American figure skater and coach

Don Laws (May 30, 1929 – December 2, 2014) was an American figure skater and coach.

==Personal life==
Don Laws was born on May 30, 1929, in Washington, D.C. He had a brother, Willard Laws, and sister, Laura Keesling. In 1951, he joined the United States Army Security Agency.

Laws died of heart failure on December 2, 2014, in Sandy Spring, Maryland.

==Career==
Don Laws competed in single skating and ice dancing. With his ice dancing partner, Mary Firth, he won the U.S. junior title in 1948. In men's singles, he won the 1950 U.S. junior title and placed seventh at the 1951 World Championships in Milan, Italy. He was coached by Osborne Colson.

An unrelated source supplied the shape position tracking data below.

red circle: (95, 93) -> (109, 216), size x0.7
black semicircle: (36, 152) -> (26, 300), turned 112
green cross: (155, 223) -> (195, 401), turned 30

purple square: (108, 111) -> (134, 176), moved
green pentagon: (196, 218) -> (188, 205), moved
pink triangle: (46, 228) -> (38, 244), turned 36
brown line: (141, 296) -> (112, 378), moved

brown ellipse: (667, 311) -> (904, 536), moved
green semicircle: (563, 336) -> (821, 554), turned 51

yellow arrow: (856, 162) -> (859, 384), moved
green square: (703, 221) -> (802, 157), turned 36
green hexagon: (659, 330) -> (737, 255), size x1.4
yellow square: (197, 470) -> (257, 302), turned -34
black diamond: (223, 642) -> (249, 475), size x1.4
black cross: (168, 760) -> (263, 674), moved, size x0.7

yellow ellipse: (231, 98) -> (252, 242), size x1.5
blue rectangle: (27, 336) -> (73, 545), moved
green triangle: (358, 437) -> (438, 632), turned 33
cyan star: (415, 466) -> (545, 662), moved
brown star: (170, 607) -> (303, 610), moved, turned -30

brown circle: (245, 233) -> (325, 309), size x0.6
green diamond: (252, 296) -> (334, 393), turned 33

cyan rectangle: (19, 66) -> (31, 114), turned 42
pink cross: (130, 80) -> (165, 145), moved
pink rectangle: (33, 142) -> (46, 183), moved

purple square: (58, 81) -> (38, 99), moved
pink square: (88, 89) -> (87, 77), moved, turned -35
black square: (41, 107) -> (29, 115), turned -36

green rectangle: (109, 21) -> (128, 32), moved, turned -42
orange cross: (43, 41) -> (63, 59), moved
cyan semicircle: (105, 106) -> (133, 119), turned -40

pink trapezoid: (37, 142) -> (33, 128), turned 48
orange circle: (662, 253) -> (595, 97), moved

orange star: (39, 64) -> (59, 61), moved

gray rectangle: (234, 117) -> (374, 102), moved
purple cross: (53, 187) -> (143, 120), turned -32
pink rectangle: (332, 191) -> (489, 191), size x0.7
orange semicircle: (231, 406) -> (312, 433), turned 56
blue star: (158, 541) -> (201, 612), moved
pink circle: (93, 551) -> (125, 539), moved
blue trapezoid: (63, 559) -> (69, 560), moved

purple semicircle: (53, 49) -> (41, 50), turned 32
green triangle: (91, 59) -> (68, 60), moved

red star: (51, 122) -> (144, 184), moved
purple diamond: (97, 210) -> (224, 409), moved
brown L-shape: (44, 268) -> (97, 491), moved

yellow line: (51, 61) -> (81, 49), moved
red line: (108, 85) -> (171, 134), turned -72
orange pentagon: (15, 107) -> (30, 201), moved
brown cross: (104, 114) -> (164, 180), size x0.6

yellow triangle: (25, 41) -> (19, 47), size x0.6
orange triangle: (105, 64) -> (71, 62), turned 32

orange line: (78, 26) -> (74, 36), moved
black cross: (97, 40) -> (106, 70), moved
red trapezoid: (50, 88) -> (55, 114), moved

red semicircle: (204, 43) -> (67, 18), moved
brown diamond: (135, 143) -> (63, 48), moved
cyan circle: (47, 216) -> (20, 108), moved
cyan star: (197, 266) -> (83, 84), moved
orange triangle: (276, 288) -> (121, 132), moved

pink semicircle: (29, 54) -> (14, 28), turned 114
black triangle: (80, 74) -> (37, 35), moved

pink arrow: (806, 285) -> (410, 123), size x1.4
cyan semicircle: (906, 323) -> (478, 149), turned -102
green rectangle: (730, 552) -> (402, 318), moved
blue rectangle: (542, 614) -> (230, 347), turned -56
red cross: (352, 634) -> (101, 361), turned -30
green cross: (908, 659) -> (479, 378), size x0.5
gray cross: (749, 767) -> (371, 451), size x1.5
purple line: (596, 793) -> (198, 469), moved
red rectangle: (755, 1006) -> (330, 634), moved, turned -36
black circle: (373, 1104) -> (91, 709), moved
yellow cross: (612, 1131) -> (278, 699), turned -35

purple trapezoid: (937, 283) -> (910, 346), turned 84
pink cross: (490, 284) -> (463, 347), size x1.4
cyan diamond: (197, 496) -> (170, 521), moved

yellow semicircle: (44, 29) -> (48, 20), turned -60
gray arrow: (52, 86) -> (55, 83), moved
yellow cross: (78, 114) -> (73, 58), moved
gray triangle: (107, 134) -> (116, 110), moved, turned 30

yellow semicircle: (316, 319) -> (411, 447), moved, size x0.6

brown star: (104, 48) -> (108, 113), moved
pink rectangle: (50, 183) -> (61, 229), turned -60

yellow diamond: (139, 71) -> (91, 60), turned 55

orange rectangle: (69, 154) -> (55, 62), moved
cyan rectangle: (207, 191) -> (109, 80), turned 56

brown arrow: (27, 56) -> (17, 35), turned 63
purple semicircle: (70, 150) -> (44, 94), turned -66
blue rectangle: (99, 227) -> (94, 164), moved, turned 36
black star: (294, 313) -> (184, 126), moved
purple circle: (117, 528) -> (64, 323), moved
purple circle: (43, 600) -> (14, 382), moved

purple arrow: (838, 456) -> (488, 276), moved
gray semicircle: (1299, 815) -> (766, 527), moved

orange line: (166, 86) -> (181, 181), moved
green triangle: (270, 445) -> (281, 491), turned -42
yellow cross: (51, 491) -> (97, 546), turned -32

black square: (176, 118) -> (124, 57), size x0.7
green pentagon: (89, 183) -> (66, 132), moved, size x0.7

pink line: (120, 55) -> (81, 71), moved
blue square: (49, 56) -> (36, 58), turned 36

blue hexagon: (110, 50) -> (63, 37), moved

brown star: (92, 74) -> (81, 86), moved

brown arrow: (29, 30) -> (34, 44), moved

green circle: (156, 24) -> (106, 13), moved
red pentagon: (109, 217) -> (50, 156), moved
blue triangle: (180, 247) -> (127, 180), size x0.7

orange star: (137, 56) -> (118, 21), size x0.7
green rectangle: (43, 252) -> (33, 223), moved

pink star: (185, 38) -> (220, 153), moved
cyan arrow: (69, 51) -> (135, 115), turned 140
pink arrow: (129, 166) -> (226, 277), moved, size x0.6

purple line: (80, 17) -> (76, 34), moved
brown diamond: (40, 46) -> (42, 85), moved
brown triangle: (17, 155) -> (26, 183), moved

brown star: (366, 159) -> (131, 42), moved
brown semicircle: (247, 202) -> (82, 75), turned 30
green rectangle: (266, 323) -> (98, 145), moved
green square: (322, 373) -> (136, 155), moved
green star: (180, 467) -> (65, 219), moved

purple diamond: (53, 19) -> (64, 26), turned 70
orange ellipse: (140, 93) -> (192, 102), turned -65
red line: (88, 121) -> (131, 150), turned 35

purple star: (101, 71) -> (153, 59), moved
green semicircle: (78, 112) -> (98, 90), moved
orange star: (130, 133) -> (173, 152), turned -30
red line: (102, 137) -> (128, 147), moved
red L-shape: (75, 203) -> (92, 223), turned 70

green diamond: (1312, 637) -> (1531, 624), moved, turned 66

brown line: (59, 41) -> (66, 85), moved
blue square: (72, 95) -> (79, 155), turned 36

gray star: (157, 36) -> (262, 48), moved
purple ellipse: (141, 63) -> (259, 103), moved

After retiring from competitive skating, Laws became a coach. His students included Scott Hamilton, Tiffany Chin, Michael Weiss, and Patrick Chan.

Laws was inducted into the United States Figure Skating Hall of Fame in 2001 and the Professional Skaters Association Coaches Hall of Fame in 2004. In 2005, he received a "Lifetime Achievement Award" from the Michael Weiss Foundation. Laws was one of the Americans who help create the ISU Judging System, which replaced the 6.0 scoring system in 2004. He was a former president of the Professional Skaters Association and a Lifetime Achievement Honorary Member of that association. He served on the International Skating Union's Singles and Pairs Committee.